What needs to be done: In the records below, find each line that holds "ihrer" and return it.

Data records:

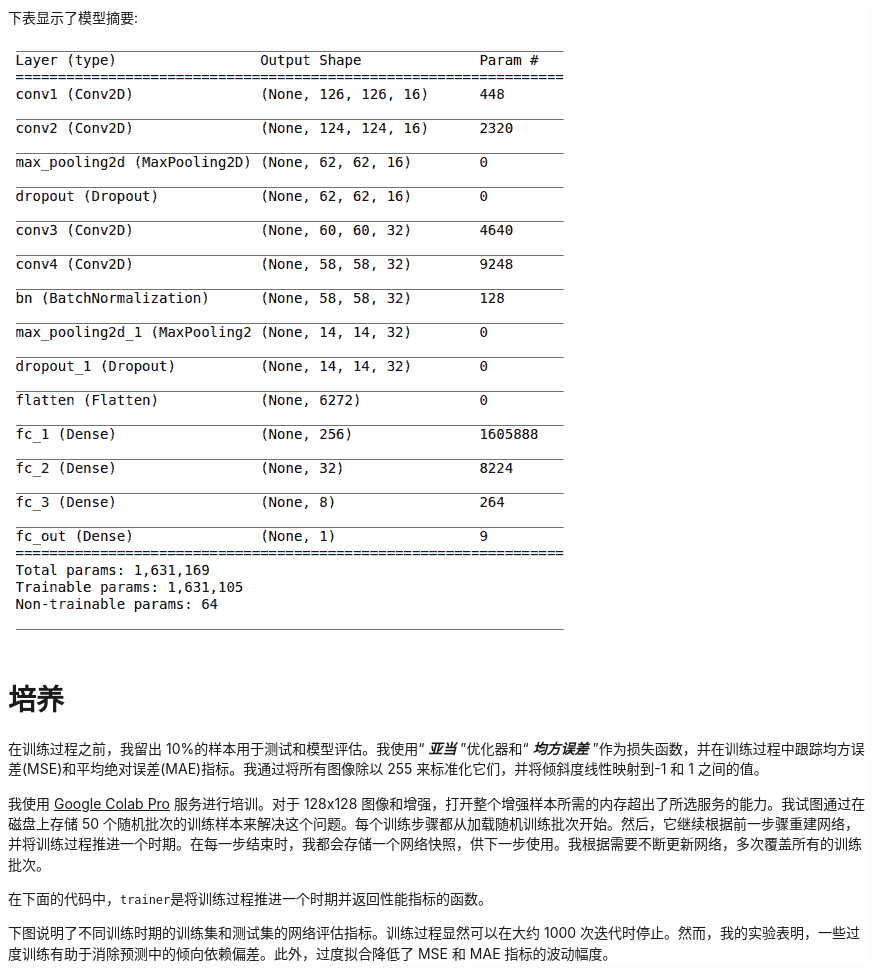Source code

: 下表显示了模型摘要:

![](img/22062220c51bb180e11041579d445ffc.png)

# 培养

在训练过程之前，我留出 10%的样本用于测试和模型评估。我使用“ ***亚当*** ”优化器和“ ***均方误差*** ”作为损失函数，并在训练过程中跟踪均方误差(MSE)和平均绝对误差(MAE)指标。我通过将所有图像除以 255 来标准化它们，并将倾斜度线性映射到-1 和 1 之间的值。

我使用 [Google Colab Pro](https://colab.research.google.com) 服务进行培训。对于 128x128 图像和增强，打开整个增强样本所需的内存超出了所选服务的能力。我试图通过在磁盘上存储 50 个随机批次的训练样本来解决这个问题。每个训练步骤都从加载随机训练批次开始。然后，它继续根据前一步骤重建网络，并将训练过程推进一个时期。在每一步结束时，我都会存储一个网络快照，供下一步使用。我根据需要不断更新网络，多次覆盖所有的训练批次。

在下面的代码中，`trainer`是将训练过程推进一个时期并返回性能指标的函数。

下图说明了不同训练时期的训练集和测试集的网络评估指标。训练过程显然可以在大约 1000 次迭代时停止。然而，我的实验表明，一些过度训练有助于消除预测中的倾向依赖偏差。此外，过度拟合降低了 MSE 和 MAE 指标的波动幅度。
* * *
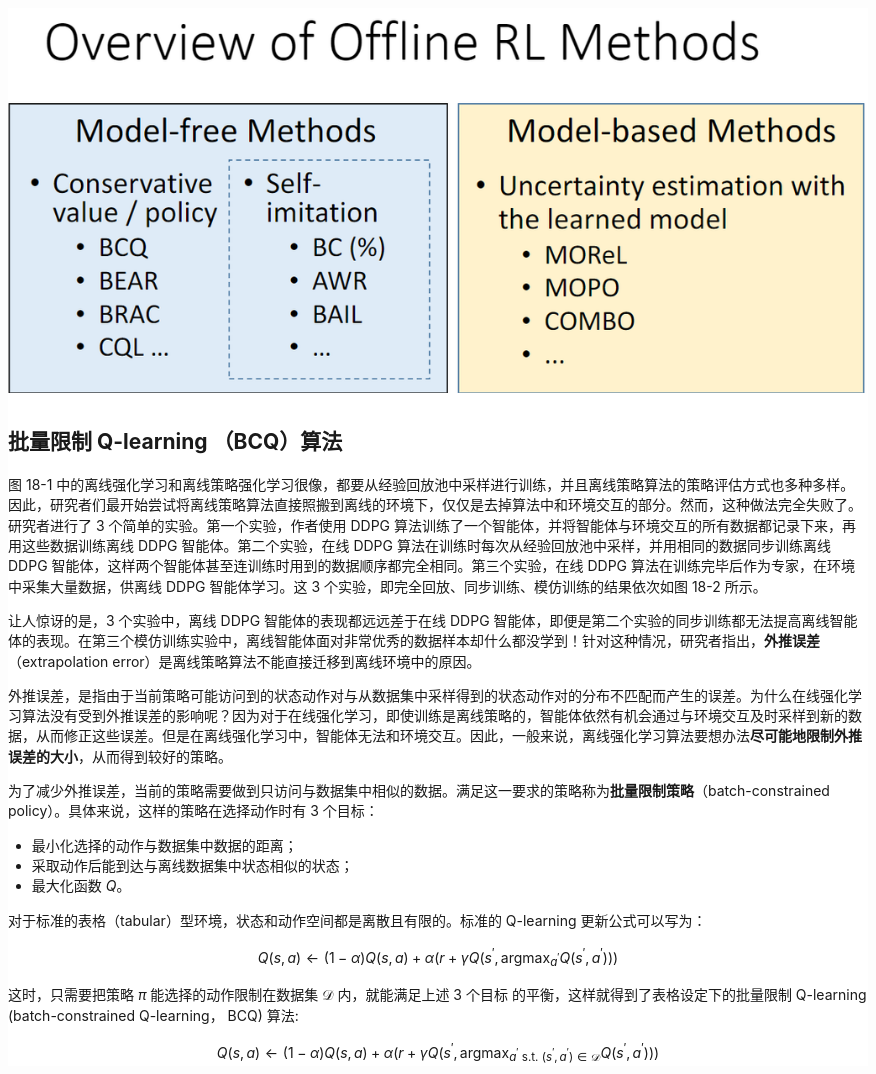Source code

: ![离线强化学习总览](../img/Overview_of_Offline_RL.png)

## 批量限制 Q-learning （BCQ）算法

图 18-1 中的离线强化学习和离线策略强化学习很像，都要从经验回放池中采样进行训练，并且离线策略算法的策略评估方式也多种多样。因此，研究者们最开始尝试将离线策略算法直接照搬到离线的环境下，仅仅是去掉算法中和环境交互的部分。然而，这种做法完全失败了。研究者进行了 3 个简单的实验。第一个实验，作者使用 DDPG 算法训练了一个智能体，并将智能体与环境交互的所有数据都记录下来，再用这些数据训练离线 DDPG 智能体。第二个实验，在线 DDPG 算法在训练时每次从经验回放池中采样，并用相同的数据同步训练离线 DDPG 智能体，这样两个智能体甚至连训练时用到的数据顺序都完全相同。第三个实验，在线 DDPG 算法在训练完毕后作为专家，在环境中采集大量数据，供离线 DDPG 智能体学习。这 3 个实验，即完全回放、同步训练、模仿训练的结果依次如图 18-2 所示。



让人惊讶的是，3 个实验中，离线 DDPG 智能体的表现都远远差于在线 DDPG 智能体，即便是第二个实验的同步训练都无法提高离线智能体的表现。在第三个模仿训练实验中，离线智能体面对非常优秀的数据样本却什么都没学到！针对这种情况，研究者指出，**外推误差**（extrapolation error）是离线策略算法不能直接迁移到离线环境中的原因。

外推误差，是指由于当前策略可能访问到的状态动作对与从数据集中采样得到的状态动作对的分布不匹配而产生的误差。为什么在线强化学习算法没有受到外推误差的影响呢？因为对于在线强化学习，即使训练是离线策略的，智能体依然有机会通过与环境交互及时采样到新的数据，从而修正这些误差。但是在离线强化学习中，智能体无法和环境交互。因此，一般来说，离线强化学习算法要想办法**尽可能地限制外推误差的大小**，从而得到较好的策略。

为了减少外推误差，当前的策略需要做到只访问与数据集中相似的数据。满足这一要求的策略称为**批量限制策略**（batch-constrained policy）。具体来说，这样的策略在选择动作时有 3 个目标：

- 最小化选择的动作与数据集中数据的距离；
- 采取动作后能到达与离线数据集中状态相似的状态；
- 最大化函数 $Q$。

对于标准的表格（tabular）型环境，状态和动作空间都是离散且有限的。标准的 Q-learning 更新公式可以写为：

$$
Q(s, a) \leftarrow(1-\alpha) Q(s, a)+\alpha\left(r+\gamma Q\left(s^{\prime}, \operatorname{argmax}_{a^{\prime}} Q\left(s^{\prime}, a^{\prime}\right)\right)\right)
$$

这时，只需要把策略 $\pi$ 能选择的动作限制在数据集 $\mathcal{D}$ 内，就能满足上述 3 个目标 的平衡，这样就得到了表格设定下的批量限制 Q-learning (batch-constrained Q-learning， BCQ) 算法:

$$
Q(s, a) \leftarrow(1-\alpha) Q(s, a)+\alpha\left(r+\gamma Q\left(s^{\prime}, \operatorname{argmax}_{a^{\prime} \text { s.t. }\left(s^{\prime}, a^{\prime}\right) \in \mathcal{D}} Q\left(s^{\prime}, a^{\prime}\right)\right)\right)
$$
---
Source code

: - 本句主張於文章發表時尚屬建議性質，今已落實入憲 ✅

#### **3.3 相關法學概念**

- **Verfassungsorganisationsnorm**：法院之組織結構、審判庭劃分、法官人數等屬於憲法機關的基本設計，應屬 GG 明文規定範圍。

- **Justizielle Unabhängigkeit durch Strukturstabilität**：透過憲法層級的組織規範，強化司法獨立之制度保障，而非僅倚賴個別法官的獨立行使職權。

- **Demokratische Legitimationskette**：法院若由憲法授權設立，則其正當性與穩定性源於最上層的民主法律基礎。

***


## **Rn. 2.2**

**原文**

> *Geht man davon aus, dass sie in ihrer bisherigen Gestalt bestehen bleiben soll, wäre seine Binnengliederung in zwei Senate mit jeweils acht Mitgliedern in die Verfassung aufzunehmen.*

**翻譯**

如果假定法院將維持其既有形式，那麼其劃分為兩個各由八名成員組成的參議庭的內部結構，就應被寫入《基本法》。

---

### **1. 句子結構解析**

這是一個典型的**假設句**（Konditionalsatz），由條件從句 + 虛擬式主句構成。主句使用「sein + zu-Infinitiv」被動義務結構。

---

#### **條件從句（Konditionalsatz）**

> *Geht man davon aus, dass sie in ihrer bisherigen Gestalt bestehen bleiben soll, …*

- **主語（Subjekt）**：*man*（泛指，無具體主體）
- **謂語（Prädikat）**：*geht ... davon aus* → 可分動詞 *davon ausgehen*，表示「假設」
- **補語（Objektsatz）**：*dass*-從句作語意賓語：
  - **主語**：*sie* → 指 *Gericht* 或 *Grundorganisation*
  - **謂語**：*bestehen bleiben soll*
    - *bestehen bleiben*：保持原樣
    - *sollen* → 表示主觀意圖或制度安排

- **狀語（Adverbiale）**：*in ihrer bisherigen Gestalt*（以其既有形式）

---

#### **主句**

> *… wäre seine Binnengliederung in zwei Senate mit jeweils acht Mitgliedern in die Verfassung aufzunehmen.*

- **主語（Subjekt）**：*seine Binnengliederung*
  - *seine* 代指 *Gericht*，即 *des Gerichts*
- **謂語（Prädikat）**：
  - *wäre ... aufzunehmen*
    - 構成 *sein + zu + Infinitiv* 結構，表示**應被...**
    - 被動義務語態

Response below:
> *Geht man davon aus, dass sie in ihrer bisherigen Gestalt bestehen bleiben soll, wäre seine Binnengliederung in zwei Senate mit jeweils acht Mitgliedern in die Verfassung aufzunehmen.*
> *Geht man davon aus, dass sie in ihrer bisherigen Gestalt bestehen bleiben soll, …*
- **狀語（Adverbiale）**：*in ihrer bisherigen Gestalt*（以其既有形式）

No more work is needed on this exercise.